Bold Nebraska, one of the major groups opposing the pipeline, held an informational meeting this weekend for concerned landowners on the new route. And the environmental advocacy group is scheduled to speak Monday night to the local natural resources district board in Butte about its worries about pipeline leaks.
But, at least initially, views seem to be more divided than over the waste facility, which was opposed by 93 percent of Boyd County residents in a 1992 poll.
“I’d look for maybe a battle to erupt, but the area where they’re going, I think they’re going to have people who will be OK with it,” said Tommy Higgins, a landowner in the Naper area.
Higgins, who opposes the pipeline due to the risk of contaminating groundwater, said the new pipeline route just misses his property and now is diverted around some of the most vocal opponents of the project in nearby Keya Paha and Holt Counties.
But a TransCanada official rejected the idea that the route was moved to avoid the loudest critics, or that the company will have any additional hassles in routing a pipeline through Boyd County.
“I don’t think we’re going to change our approach,” said Grady Semmens, a spokesman from the company’s Calgary, Alberta, headquarters. “It’s certainly all about treating landowners with respect and giving them fair compensation for use of their land.”
One of the leading opponents of the waste site was Lowell Fisher, a Spencer rancher who staged a 30-day hunger strike in protest in 1990. While he was a leader in the anti-waste facility group, Save Boyd County, he doesn’t plan on leading protests against the pipeline.
“People will be upset,” said Fisher, a 72-year-old rancher. “But it will be up to the next generation to fight it.
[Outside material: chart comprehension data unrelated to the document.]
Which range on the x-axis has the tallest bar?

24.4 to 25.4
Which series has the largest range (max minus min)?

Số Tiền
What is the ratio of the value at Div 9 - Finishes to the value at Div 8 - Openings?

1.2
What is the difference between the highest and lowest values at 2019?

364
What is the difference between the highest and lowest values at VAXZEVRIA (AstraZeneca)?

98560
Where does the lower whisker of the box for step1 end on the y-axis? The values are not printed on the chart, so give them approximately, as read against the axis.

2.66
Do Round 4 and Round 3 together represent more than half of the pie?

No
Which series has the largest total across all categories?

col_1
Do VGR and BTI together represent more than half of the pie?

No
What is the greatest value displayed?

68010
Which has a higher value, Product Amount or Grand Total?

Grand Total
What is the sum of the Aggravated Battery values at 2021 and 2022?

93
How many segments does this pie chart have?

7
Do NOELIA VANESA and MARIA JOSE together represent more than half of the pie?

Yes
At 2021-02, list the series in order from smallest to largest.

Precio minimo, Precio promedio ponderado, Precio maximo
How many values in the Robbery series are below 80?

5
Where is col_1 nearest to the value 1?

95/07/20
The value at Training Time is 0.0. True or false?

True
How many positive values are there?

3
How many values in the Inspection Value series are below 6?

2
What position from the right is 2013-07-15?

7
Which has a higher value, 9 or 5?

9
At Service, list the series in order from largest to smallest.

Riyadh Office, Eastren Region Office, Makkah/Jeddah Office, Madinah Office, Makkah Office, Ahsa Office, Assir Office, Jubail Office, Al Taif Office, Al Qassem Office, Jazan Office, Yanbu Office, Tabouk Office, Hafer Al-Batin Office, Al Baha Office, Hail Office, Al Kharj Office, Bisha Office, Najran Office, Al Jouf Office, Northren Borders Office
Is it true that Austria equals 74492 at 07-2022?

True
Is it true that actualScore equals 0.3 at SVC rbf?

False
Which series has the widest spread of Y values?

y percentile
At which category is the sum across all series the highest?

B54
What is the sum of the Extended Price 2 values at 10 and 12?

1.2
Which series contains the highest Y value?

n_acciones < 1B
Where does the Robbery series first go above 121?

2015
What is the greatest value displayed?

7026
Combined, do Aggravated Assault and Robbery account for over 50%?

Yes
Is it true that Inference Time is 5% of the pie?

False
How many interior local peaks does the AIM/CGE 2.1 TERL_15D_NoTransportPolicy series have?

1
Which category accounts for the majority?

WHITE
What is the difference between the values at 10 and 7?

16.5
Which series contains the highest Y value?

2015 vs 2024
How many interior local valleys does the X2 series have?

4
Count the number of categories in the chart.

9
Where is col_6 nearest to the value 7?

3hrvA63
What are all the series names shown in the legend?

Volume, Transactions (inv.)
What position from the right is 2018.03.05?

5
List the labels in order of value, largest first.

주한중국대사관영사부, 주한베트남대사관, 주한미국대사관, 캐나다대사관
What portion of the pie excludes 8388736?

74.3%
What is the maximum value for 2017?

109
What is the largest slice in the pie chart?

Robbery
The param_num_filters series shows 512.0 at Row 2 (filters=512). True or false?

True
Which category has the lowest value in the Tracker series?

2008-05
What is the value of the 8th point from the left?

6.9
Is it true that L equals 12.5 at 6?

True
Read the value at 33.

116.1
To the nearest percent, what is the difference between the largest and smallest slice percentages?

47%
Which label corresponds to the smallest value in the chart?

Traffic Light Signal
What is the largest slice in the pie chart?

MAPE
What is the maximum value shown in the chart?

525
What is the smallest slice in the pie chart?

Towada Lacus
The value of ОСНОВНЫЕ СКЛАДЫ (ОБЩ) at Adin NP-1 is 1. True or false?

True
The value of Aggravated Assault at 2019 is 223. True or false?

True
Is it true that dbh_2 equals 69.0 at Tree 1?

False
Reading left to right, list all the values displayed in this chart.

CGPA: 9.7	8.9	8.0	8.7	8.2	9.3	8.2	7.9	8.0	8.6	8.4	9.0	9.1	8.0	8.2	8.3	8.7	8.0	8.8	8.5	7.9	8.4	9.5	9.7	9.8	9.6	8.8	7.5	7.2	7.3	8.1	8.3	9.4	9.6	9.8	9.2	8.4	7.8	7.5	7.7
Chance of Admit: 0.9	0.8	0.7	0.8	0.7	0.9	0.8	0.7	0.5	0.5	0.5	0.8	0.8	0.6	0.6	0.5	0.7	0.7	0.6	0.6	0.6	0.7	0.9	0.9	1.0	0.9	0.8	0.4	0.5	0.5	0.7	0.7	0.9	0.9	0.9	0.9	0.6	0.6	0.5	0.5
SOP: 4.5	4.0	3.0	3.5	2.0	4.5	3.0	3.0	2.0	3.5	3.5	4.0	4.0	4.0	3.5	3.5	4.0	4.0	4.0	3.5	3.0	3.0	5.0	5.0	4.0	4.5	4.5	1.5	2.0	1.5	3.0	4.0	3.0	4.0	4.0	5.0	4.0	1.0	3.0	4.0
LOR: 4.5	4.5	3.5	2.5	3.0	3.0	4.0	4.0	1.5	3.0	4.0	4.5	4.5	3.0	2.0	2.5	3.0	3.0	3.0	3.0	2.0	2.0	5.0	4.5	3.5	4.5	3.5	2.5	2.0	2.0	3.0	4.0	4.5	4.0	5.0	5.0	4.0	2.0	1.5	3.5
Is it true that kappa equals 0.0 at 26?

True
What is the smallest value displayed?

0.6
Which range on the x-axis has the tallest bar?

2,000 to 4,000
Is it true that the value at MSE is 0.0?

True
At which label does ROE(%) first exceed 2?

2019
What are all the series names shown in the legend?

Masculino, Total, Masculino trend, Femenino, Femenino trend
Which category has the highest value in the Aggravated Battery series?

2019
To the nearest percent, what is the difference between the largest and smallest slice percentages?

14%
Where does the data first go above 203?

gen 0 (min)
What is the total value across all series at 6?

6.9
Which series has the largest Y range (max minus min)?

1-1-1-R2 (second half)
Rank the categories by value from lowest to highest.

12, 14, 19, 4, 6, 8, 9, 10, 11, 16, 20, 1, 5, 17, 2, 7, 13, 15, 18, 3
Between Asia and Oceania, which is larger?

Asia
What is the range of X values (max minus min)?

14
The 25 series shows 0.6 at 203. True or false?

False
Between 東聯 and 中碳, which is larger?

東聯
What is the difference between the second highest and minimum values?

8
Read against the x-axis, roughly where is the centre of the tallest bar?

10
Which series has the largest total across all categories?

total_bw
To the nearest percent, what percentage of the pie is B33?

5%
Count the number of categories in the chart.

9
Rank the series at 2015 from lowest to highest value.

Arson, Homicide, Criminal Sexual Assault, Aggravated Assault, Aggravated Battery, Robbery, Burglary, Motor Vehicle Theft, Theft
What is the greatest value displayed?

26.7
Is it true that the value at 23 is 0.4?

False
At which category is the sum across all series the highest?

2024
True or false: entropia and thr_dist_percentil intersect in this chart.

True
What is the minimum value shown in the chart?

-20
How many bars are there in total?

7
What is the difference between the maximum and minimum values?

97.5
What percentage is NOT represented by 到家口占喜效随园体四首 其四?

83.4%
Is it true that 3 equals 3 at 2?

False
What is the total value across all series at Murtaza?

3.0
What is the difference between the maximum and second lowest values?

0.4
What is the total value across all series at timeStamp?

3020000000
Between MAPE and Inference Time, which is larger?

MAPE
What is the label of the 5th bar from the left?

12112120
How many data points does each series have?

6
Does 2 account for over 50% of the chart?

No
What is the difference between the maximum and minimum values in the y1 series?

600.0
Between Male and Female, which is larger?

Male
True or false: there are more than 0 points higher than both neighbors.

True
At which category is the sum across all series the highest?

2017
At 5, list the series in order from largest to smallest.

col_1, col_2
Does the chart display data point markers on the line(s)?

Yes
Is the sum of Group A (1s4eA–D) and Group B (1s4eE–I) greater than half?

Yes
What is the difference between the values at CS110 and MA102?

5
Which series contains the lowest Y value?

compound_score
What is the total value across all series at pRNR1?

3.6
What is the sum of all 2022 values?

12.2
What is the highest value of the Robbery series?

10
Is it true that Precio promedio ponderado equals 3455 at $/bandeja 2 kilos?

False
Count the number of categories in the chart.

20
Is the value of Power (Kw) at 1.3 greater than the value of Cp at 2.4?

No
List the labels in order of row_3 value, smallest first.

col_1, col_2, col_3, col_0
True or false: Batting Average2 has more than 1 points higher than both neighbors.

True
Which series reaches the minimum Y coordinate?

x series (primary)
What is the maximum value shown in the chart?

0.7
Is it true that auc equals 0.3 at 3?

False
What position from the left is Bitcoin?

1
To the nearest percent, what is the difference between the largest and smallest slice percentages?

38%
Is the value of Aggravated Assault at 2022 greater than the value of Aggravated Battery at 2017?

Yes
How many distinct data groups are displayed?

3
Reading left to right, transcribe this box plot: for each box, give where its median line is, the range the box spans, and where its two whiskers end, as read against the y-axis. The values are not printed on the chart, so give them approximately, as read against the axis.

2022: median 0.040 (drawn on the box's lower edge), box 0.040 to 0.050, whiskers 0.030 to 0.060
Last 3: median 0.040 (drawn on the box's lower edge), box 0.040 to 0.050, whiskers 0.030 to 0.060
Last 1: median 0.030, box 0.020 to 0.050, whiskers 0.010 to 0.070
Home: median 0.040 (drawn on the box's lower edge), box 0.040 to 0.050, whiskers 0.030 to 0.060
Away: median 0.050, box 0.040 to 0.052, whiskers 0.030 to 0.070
It won’t be me. We did ours.”
He said he’d be fighting the pipeline if it crossed his property, but this project is different in a couple of ways from the waste site. Individual landowners would get some benefit, via the payments made for right of way, and a lot of workers would get jobs during construction, Fisher said.
“The other deal was a total downer,” he said, with only a handful of permanent jobs created at the waste site.
It would not have been a total downer financially: One condition the state set for accepting the waste site was that nearby communities would get $2 million a year in compensation once the facility opened. Some preliminary compensation, $300,000 a year, helped build a new community center and a school addition in Butte, the town closest to the proposed waste site.
TransCanada began contacting Boyd County landowners in the new path last week.
Not all landowners were sure their property would be crossed. The land in that area was described as rough by local landowners, a mix of rolling pasture land crossed by tree-lined creeks that lead to the Niobrara River on the south and the Keya Paha River on the north.
Duke Hobbs of Ewing said he’s still waiting to learn if his Boyd County land is in the new pipeline path, though he owns property elsewhere, north of Neligh, that will be crossed by the pipeline. He said he’s not opposed to the project.
“If they say it’s going through there, you know you can’t stop it,” Hobbs said. “As soon as the election is over, (President Barack) Obama is probably going to approve it. You should just as well get the best deal you can get.”
Higgins, who is a member of the Lower Niobrara Natural Resources District board, said that he, as well as the NRD, remains opposed to the project.
The NRD, in a unanimous vote, recommended relocating the pipeline farther east, so it parallels the company’s smaller Keystone pipeline that went into service across Nebraska in 2010. Soils are less porous there, and the aquifer is harder to reach in the event of a leak.
Reiman, the County Board chairman, thinks a slim majority of that board supports the pipeline. That would be in contrast to the waste site, which was opposed by the County Board.
“It’s going to go someplace, and we need the oil,” he said. “Why not have it come this way?”